On pense notamment aux taxes sur les exportations de puces, une autre idée de l’administration Trump pour enrichir les caisses de l’État fédéral. Elle ne concerne pour l’instant que les GPU que Nvidia et AMD vendent en Chine.

« Prendre une participation dans Intel n’encourage pas la poursuite de la recherche et du développement, ni la production de technologies de semiconducteurs aux États-Unis », critique Tim Crawford, consultant pour le cabinet d’études Avoa.

« La meilleure opportunité serait d’investir dans des organismes de recherche qui sont à la pointe de l’innovation dans ce domaine et d’encourager les investissements à long terme [dans ce domaine]. La loi CHIPS Act visait en partie cet objectif. Supprimer le financement des instituts de recherche va à l’encontre de cet objectif », dit-il.

Vers un abandon des usines ? 

Par ailleurs, si la participation du gouvernement dans Intel peut constituer un coup de pouce à court terme, elle n’est qu’une étape vers la résolution du plus gros problème du fondeur, qui consiste à trouver des clients externes pour ses usines, en particulier celle de la génération 14A. Sans de tels clients, Intel ne ferait que financer une nouvelle fonderie pour ses propres besoins internes, ce qui n’est pas viable sur le plan économique.

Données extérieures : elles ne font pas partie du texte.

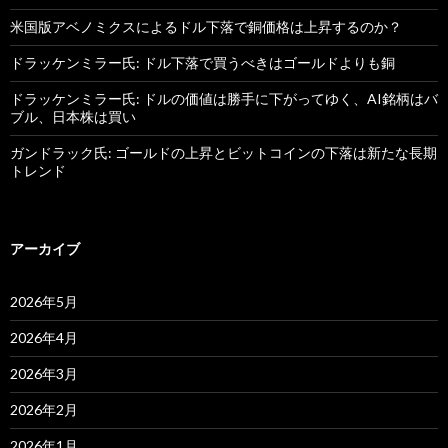
米国版アベノミクスによるドル下落で銅価格は上昇するのか？
ドラッケンミラー氏: ドル下落で買うべきはゴールドよりも銅
ドラッケンミラー氏: ドルの価値は勝手に下がってゆく、AI銘柄はバ
ブル、日本株は買い
ガンドラック氏: ゴールドの上昇とビットコインの下落は新たな長期
トレンド
アーカイブ
2026年5月
2026年4月
2026年3月
2026年2月
2026年1月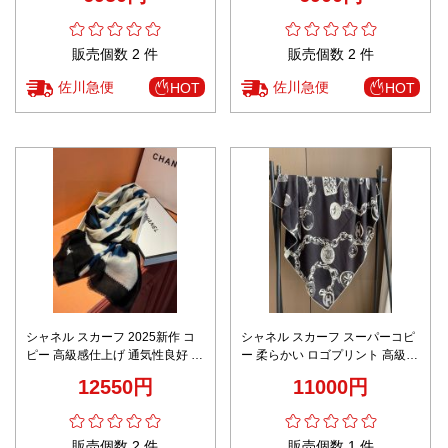
販売個数 2 件
販売個数 2 件
佐川急便
佐川急便
HOT
HOT
シャネル スカーフ 2025新作 コ
シャネル スカーフ スーパーコピ
ピー 高級感仕上げ 通気性良好 快
ー 柔らかい ロゴプリント 高級品
適な着心地 上質感漂う 数量限定
レディース ブラック
12550円
11000円
入荷
販売個数 2 件
販売個数 1 件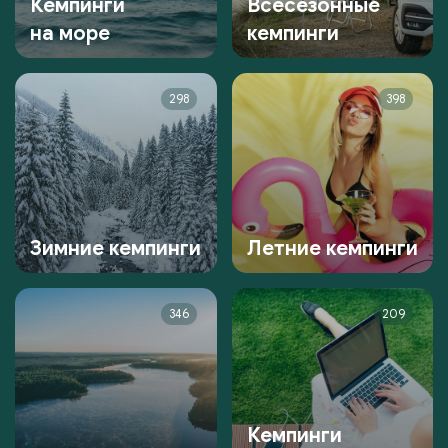
Кемпинги
Всесезонные
на море
кемпинги
298
398
Зимние кемпинги
Летние кемпинги
346
209
Кемпинги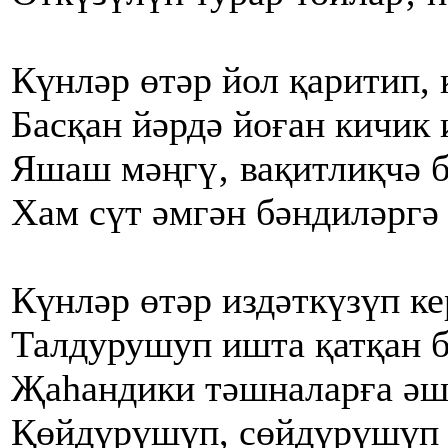
Күнләр өтәр йол қаритип, 
Басқан йәрдә йоған кичик 
Яшаш мәңгү‚ вақитлиқчә б
Хам сүт әмгән бәндиләргә 
Күнләр өтәр издәткүзүп ке
Талдурушуп ишта қатқан б
Җаһандики тәшналарға әш
Қөйдүрүшүп, сөйдүрүшүп 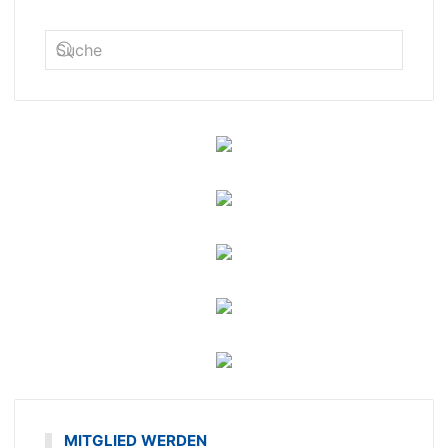
MITGLIED WERDEN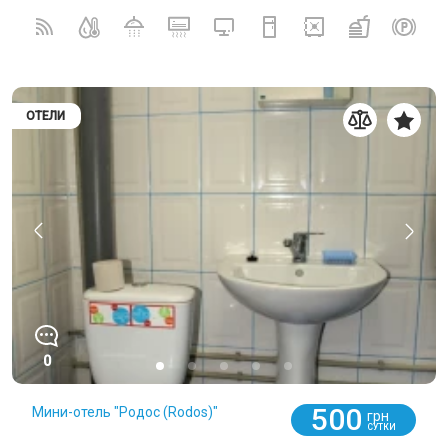
ОТЕЛИ
0
500
Мини-отель "Родос (Rodos)"
грн
СУТКИ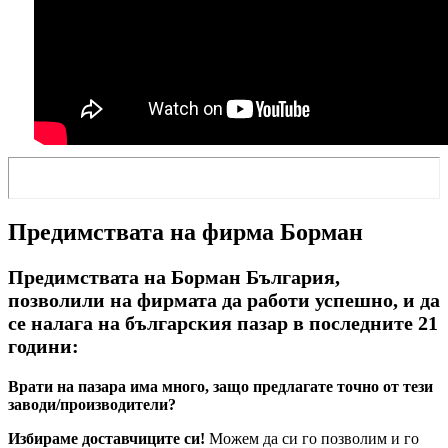
Предимствата на фирма Борман
Предимствата на Борман България,
позволили на фирмата да работи успешно, и да
се налага на българския пазар в последните 21
години:
Врати на пазара има много, защо предлагате точно от тези
заводи/производители?
Избираме доставчиците си!
Можем да си го позволим и го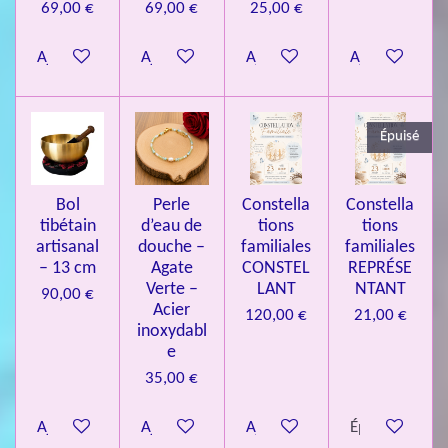
0
69,00 €
69,00 €
25,00 €
8
Ajouter au panier
Ajouter au panier
Ajouter au panier
Ajouter au pa
4
3
3
Épuisé
7
3
4
Bol
Perle
Constella
Constella
9
tibétain
d’eau de
tions
tions
artisanal
douche –
familiales
familiales
3
– 13 cm
Agate
CONSTEL
REPRÉSE
9
Verte –
LANT
NTANT
90,00 €
7
Acier
120,00 €
21,00 €
inoxydabl
6
e
é
35,00 €
t
o
Ajouter au panier
Ajouter au panier
Ajouter au panier
Épuisé
i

« Dans tous les cas, l’activité de fonderie devra faire l’objet d’une surveillance renforcée de la part de conseillers qualifiés afin de redresser la barre. »
Patrick MoorheadAnalyste, Moor Insights and Strategy

Selon Patrick Moorhead, analyste chez Moor Insights and Strategy, Intel doit décider s’il souhaite séparer ses activités de fonderie et de conception. « Dans tous les cas, l’activité de fonderie devra faire l’objet d’une surveillance renforcée de la part de conseillers qualifiés afin de redresser la barre », estime-t-il.

« Du côté de la conception de puces d’Intel, l’entreprise pourrait potentiellement saisir une nouvelle opportunité de revitaliser ses processeurs à mesure que les charges de travail de l’IA générative deviennent plus efficaces et s’éloignent des clusters de GPU en datacenters pour se tourner vers une infrastructure x86 plus conventionnelle », commente l’analyste Jack Gold, du cabinet J.Gold Associates.

Si ce n’est pas le cas, cet écart pourrait être comblé par des concurrents tels qu’AMD et Qualcomm, mais le passage à de nouveaux fournisseurs de puces pourrait perturber les entreprises, estime Tim Crawford, en référence par exemple aux applications déjà écrites pour les puces et les bibliothèques d’Intel.